The strange and terrible saga of the city’s “historic laundromat” at 2918 Mission St. came to an ostensible conclusion in April. That’s when, for $13.5 million, the property passed out of the hands of Robert Tillman — a man described by put-upon city officials as “not a developer” but “an ideologue doing a development” — to a traditional developer who’s likely more interested in making a building than a point.

That developer is Lawrence Lui. And two of his top lieutenants — Robert Walter, the general manager and senior vice president of Lui’s Cresleigh Homes and Jeremy Lui, a Cresleigh development manager — this week told Mission Local they’re intent on getting that building built, sooner rather than later. Both are hopeful that ground will be broken in a matter of months — by 2020, perhaps.

So, that’s new. But the building they envision is not. It would be the building Tillman bulldozed through the system, making few if any concessions and invoking state density bonuses to entitle an eight-story, 75-unit structure in the heart of the Mission that would be less than 11 percent affordable.

That sucks. That’s lame,” is how former planning commissioner Rodney Fong put it in 2017. Fong, incidentally, is no lefty: He was a mayoral appointee who has since left the commission to helm the Chamber of Commerce. And if the guy running the Chamber feels that way, you can only extrapolate how Mission anti-gentrification activists feel.

But this is the building Walter and Lui say they will build. Must build, in fact, because that’s the one the permits allow them to build. And, furthermore, that’s the building that led to the $13.5 million price tag.

“We paid full price for this property,” says Jeremy Lui.  

“That is what’s approved, and that is, in a way, what drove so many people bid on this,” Walter adds. “It’s fully approved. The permit is pulled. There’s no changing it.”

The builders emphasized that they want to be “good neighbors” and say they are reaching out to nearby residents and community organizations. But altering the building plans or augmenting the percentage of affordable units is not part of the conversation they wish to have.

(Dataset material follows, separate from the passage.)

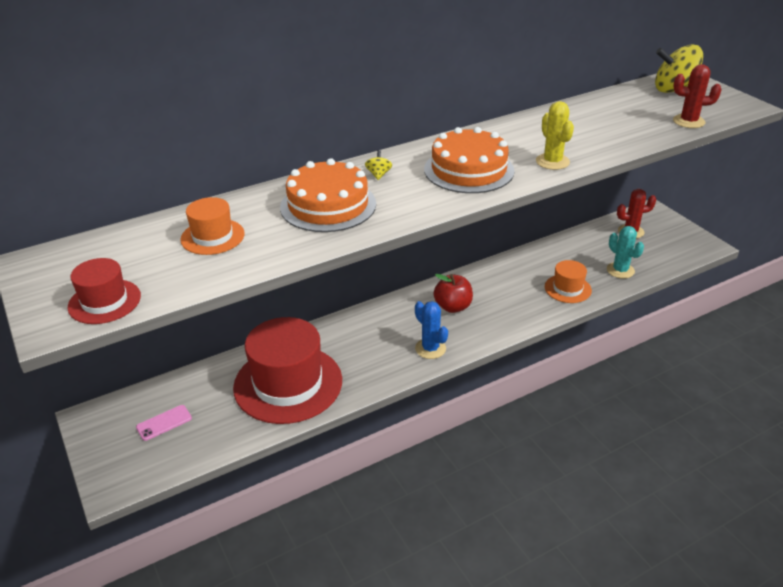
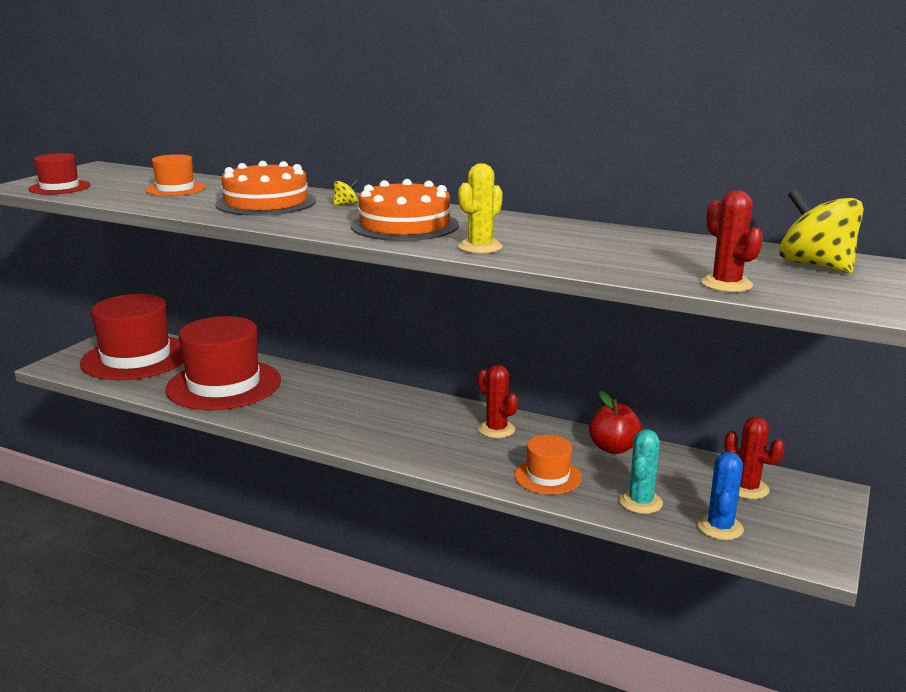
camera: 55 degrees right, 15 degrees down
pink phone [136,405,192,441] -> red hat [80,294,184,380]
blue cactus [415,301,448,359] -> blue cactus moved to [697,452,744,540]
red apple [434,274,473,313] -> red apple moved to [589,390,642,454]
none -> red cactus [478,365,518,438]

“We’re not blind to some of the views we’re surrounded by here,” said Jeremy Lui. “But, to us, there’s nothing there right now. There’s zero affordable housing on-site now. We plan to build eight more affordable units and 75 more residential units than what’s there currently. We think we’re bringing value to the neighborhood through the production of those units.”

The proposed development from the back, bordering Osage Alley.

Cresleigh Homes, say its principals, had no overriding desire to get into the Mission. The goal, rather, was for the Sacramento-based company to break into the San Francisco market. This was its first successful bid after years of coming up short.

The laundromat was attractive not just because of its location but because it’s a fully entitled project. And that’s because of Tillman’s unapologetic crusade to extract maximum value for the site and not accept anything less — even if nonprofits and/or the city would have used it for housing the indigent or formerly homeless.

As such, he was made to surmount a number of legal and procedural hurdles. The city delayed Tillman’s plans on multiple occasions: In 2018 he was mandated to underwrite a 137-page study examining if the laundromat was a “historic resource” (it was not). Later that year, his project was put on hold so more work could be done to analyze the impact of potential future shadows across an adjacent school’s playgrounds — at hours it would be open to the public if that school was participating in the city’s San Francisco Shared Schoolyard Project. It is not.

That prompted a lawsuit from Tillman in August 2018. In October 2018, however, the city quietly capitulated, and Tillman’s project was discreetly approved.

The laundromat’s new owners — who are also, temporarily, in the laundromat business — aim to have better relations with the community than their predecessor. But, in yet another challenge emanating from this site, they aim to do so without altering their predecessor’s polarizing plans.

Just how they aim to thread this needle remains to be seen.  

“We’ve been good members of every community we’ve been in,” assures Walter. “We want to be one here, too.”